How to use awk to split a file and store each filename in a Bash array

Question

Input

A file called input_file.csv, which has 7 columns, and n rows.

Example header and row:

Date Location Team1 Team2 Time Prize_$ Sport
2016 NY Raptors Gators 12pm $500 Soccer

Output

n files, where the rows in each new file are grouped based on their values in column 7 of the original file. Each file is named after that shared value from column 7. Note: each file will have the same header. (The script currently does this.)

Example: if 2 rows in the original file had golf as their value for column 7, they would be grouped together in a file called golf.csv. If 3 other rows shared soccer as their value for column 7, they would be found in soccer.csv.
An array that has the name of each generated file in it. This array lives outside of the scope of awk. (This is what I need help with.)

Example: Array = [golf.csv, soccer.csv]

Situation

The following script produces the desired output. However, I want to run another script on each of the newly generated files and I don't know how.

* DATASET CONTENT *

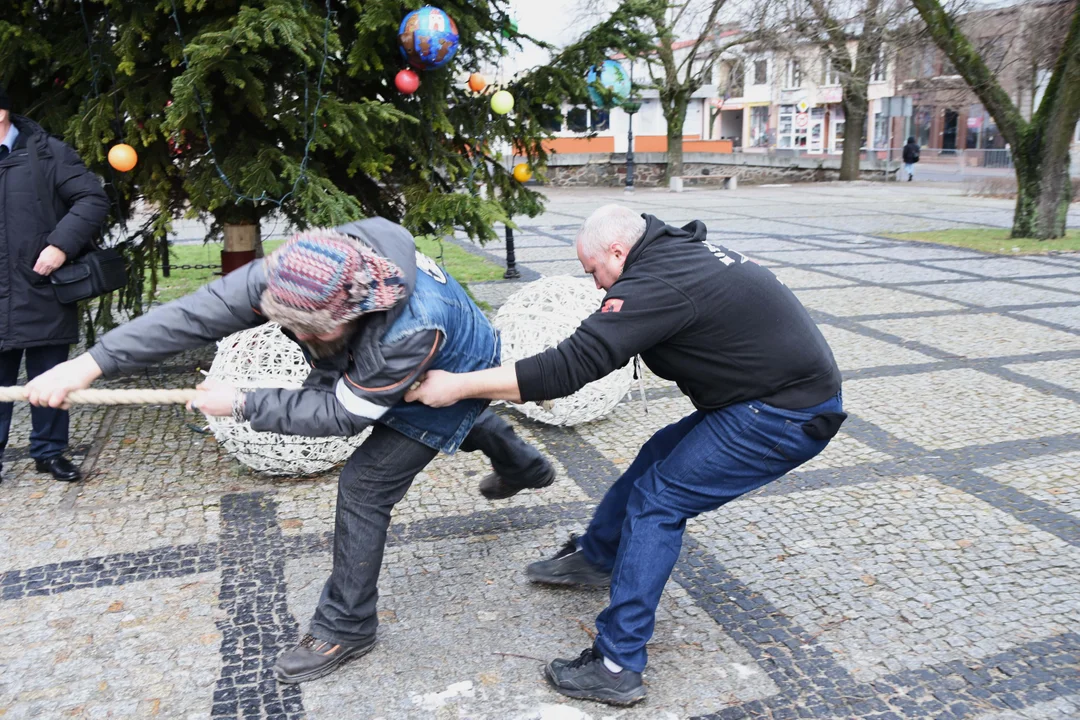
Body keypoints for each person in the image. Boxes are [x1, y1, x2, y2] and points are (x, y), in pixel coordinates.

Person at [26, 220, 555, 684]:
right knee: (400, 406)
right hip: (389, 352)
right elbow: (197, 313)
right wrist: (88, 365)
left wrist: (242, 402)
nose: (296, 336)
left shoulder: (406, 332)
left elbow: (341, 414)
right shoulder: (303, 271)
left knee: (368, 482)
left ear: (354, 310)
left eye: (305, 330)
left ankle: (346, 627)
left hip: (459, 365)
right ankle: (522, 463)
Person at [406, 204, 846, 706]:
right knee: (655, 457)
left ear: (619, 251)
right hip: (764, 399)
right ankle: (599, 557)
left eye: (595, 271)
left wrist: (459, 386)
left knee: (658, 504)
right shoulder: (673, 253)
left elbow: (567, 369)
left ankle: (617, 666)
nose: (595, 285)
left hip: (781, 415)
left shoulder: (657, 284)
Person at [0, 84, 109, 483]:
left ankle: (49, 453)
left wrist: (60, 247)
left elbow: (92, 200)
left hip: (41, 287)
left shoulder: (48, 152)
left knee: (49, 380)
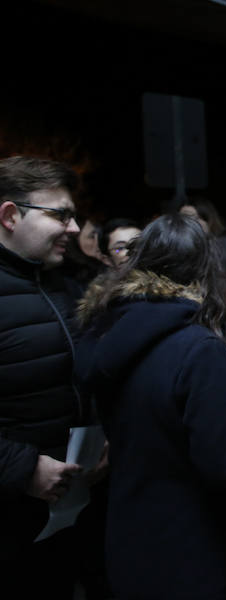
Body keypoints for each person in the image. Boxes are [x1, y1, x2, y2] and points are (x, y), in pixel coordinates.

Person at [75, 213, 226, 600]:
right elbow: (225, 464)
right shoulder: (200, 348)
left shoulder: (105, 330)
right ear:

* LIST OF TASKS *
A: Could you print the part of the awk question starting with "Date Location Team1" and going on through "currently does this.)"?
B: Can you recast the paragraph of the awk question that begins "n files, where the rows" as a short bulleted list that keeps its main facts?

* RESPONSE LIST *
A:
Date Location Team1 Team2 Time Prize_$ Sport
2016 NY Raptors Gators 12pm $500 Soccer

Output

n files, where the rows in each new file are grouped based on their values in column 7 of the original file. Each file is named after that shared value from column 7. Note: each file will have the same header. (The script currently does this.)

B:
- The output is n files.
- Rows in each file are grouped by their value in column 7 of the original file.
- Each file is named after that shared column 7 value.
- Every file has the same header.
- The script already does this.